### WHAT YOU ARE ASKED TO DO
Exact copies of all the lines below are wanted, without a single picture.

### SUPPLIED MATERIAL
________________
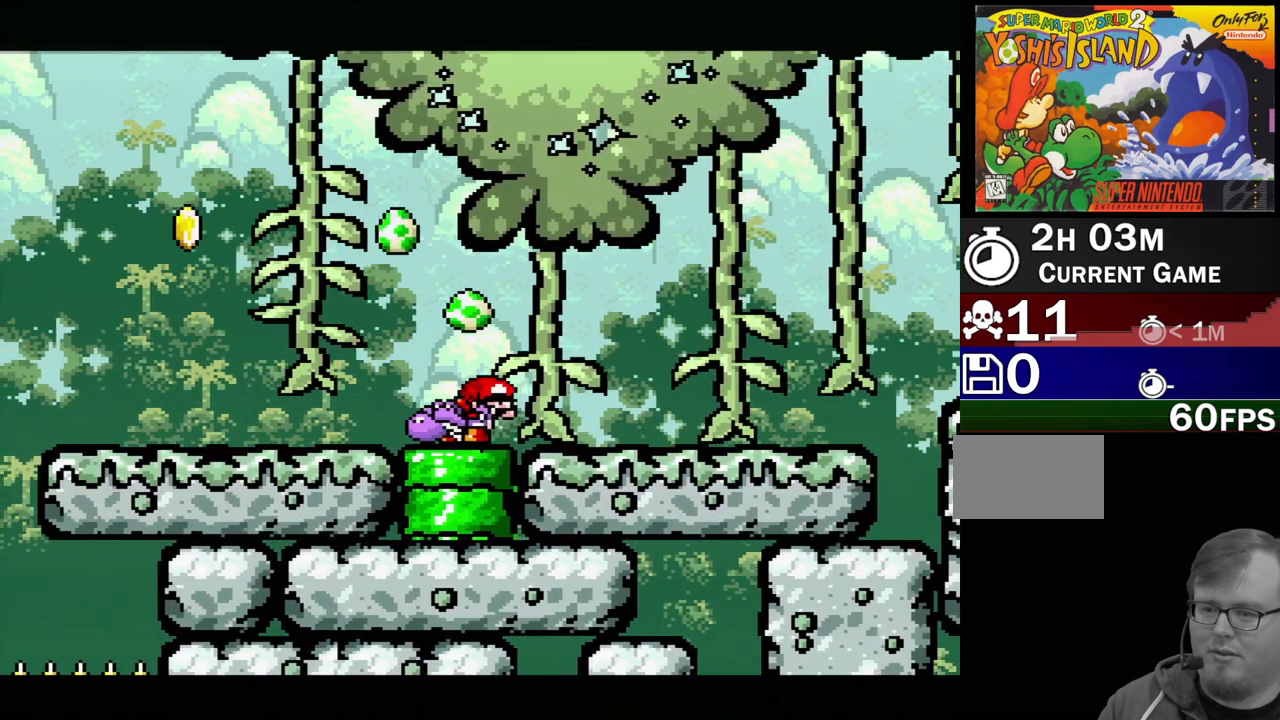
{"buttons": ["Y", "DPAD_RIGHT"], "events": [[100, "DPAD_RIGHT", "down"], [400, "Y", "down"]]}
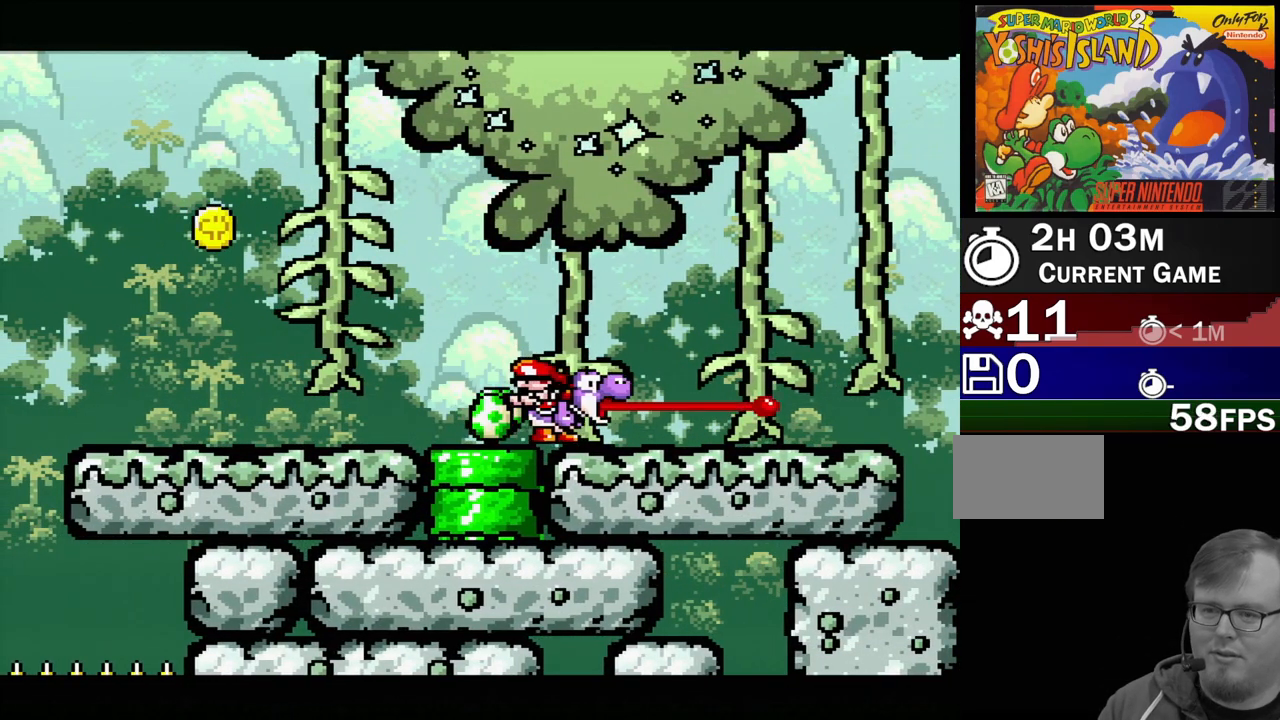
{"buttons": ["B", "Y", "DPAD_RIGHT"], "events": [[467, "B", "down"]]}
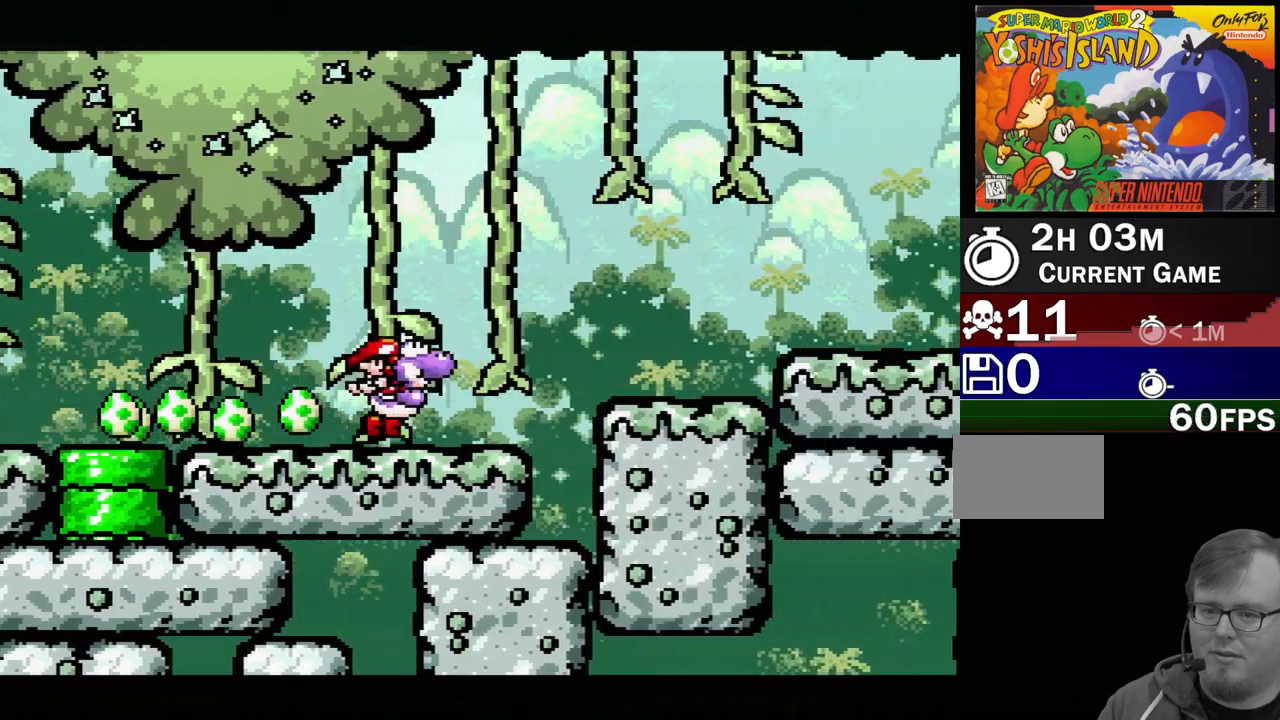
{"buttons": ["Y", "DPAD_RIGHT"], "events": [[133, "DPAD_RIGHT", "up"], [183, "B", "up"], [300, "DPAD_LEFT", "down"], [417, "DPAD_LEFT", "up"], [500, "DPAD_RIGHT", "down"]]}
________________
### SOLUTION
{"buttons": ["Y", "DPAD_RIGHT"], "events": [[100, "DPAD_RIGHT", "down"], [400, "Y", "down"]]}
{"buttons": ["B", "Y", "DPAD_RIGHT"], "events": [[467, "B", "down"]]}
{"buttons": ["Y", "DPAD_RIGHT"], "events": [[133, "DPAD_RIGHT", "up"], [183, "B", "up"], [300, "DPAD_LEFT", "down"], [417, "DPAD_LEFT", "up"], [500, "DPAD_RIGHT", "down"]]}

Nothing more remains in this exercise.